[WORK REQUIRED]
Gather every line below that contains the string "бюлетин", and copy each one in full.
[MATERIAL FOR THE TASK]
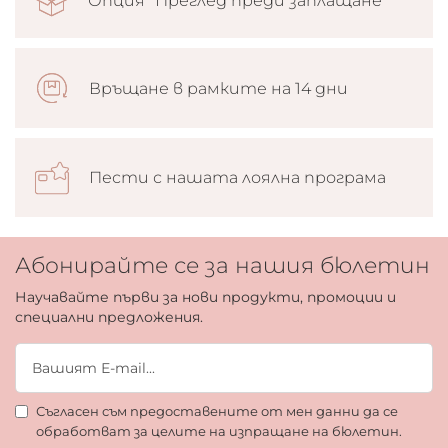
Опция “Преглед преди заплащане”
Връщане в рамките на 14 дни
Пести с нашата лоялна програма
Абонирайте се за нашия бюлетин
Научавайте първи за нови продукти, промоции и
специални предложения.
Съгласен съм предоставените от мен данни да се
обработват за целите на изпращане на бюлетин.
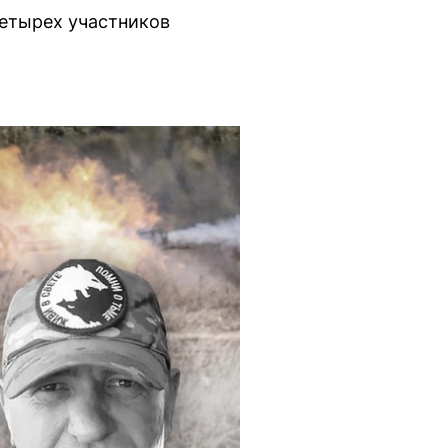
етырех участников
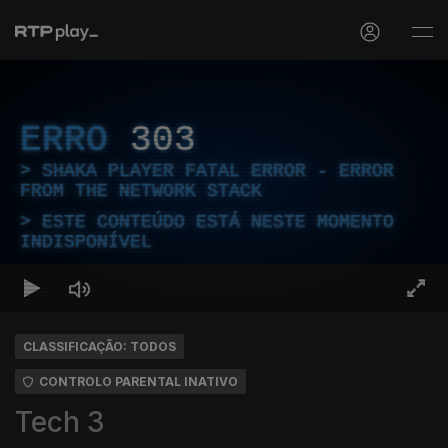
ERRO
303
SHAKA PLAYER FATAL ERROR - ERROR
FROM THE NETWORK STACK
ESTE CONTEÚDO ESTÁ NESTE MOMENTO
INDISPONÍVEL
CLASSIFICAÇÃO: TODOS
CONTROLO PARENTAL INATIVO
Tech 3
[/MATERIAL FOR THE TASK]
[WRITTEN SOLUTION]
Абонирайте се за нашия бюлетин
обработват за целите на изпращане на бюлетин.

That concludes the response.